◆ **EXCERPT TO READ**
Complex Regulation of PKCβ2 and PDK-1/AKT by ROCK2 in Diabetic Heart

Objectives: The RhoA/ROCK pathway contributes to diabetic cardiomyopathy in part by promoting the sustained activation of PKC beta 2 but the details of their interaction are unclear. The purpose of this study was to investigate if over-activation of ROCK in the diabetic heart leads to direct phosphorylation and activation of PKC beta 2, and to determine if their interaction affects PDK-1/Akt signaling. Methods: Regulation by ROCK of PKC beta 2 and related kinases was investigated by Western blotting and co-immunoprecipitation in whole hearts and isolated cardiomyocytes from 12 to 14-week diabetic rats. Direct ROCK2 phosphorylation of PKC beta 2 was examined in vitro. siRNA silencing was used to confirm role of ROCK2 in PKC beta 2 phosphorylation in vascular smooth muscle cells cultured in high glucose. Furthermore, the effect of ROCK inhibition on GLUT4 translocation was determined in isolated cardiomyocytes by confocal microscopy. Results: Expression of ROCK2 and expression and phosphorylation of PKC beta 2 were increased in diabetic hearts. A physical interaction between the two kinases was demonstrated by reciprocal i mmunoprecipitation, while ROCK2 directly phosphorylated PKC beta 2 at T641 in vitro. ROCK2 siRNA in vascular smooth muscle cells or inhibition of ROCK in diabetic hearts reduced PKC beta 2 T641 phosphorylation, and this was associated with attenuation of PKC beta 2 activity. PKC beta 2 also formed a complex with PDK-1 and its target AKT, and ROCK inhibition resulted in upregulation of the phosphorylation of PDK-1 and AKT, and increased translocation of glucose transporter 4 (GLUT4) to the plasma membrane in diabetic hearts. Conclusion: This study demonstrates that over-activation of ROCK2 contributes to diabetic cardiomyopathy by multiple mechanisms, including direct phosphorylation and activation of PKC beta 2 and interference with the PDK-1-mediated phosphorylation and activation of AKT and translocation of GLUT4. This suggests that ROCK2 is a critical node in the development of diabetic cardiomyopathy and may be an effective target to improve cardiac function in diabetes.

◆ **ASSIGNMENT**
Answer these questions from the abstract on ROCK2 in the diabetic heart:
1. How old were the diabetic rats whose hearts and heart muscle cells were studied?
2. At which site did ROCK2 directly phosphorylate PKC beta 2 in vitro?
3. Which method was used to measure the effect of ROCK inhibition on GLUT4 translocation?

◆ **PROVIDED MATERIAL**
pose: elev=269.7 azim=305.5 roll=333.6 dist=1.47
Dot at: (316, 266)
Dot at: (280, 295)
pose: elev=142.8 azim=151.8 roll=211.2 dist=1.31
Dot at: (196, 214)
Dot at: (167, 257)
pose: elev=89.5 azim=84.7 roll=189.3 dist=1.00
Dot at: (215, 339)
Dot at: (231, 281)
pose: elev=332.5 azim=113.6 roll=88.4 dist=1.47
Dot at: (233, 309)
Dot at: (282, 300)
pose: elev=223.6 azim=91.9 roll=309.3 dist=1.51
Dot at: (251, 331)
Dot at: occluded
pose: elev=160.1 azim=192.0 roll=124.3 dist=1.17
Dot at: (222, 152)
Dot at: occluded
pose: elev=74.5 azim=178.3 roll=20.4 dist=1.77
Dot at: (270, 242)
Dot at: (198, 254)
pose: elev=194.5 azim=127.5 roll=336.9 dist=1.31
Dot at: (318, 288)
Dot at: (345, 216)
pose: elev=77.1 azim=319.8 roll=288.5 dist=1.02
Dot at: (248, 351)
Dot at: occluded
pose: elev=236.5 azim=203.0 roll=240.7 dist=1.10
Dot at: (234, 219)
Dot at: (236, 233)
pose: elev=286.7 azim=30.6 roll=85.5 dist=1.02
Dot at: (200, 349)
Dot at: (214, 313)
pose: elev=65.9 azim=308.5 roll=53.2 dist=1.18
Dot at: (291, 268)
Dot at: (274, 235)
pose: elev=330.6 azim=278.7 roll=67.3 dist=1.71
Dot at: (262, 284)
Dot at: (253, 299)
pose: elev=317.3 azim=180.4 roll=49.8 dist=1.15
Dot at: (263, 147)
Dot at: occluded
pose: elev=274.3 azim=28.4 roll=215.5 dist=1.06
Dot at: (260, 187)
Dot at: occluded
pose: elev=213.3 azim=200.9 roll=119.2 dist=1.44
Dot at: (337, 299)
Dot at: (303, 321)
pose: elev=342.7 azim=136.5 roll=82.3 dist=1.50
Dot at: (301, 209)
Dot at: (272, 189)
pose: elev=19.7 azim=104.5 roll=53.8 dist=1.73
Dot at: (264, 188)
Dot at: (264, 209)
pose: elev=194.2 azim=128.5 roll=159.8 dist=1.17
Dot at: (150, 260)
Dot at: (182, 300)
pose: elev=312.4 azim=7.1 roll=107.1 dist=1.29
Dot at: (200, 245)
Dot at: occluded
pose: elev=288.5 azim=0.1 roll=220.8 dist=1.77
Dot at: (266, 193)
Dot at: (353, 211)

◆ **EXERCISE SOLUTION**
1. 12 to 14 weeks.
2. T641.
3. Confocal microscopy.